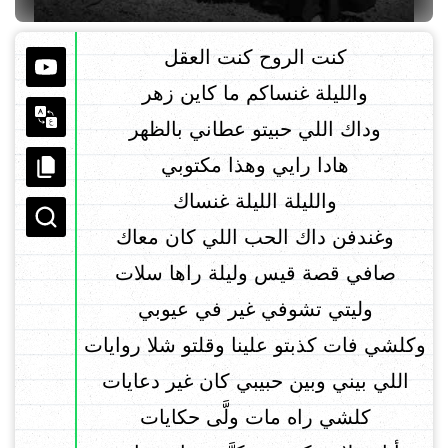
كنت الروح كنت العقل
والليلة غنساكم ما كاين زهر
وداك اللي حبيتو عطاني بالظهر
هادا رايي وهذا مكتوبي
والليلة الليلة غنساك
وغندفن داك الحب اللي كان معاك
صافي قصة قيس وليلة راها سلات
وليتي تشوفي غير في عيوبي
وكلشي فات كذبتو علينا وقلتو شلا روايات
اللي بيني وبين حبيبي كان غير دعايات
كلشي راه مات ولَّى حكايات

..........

Figure out the number of lines above in which the string "والليلة" appears. Only the number should be given.

> _EXERCISE RESULT_
2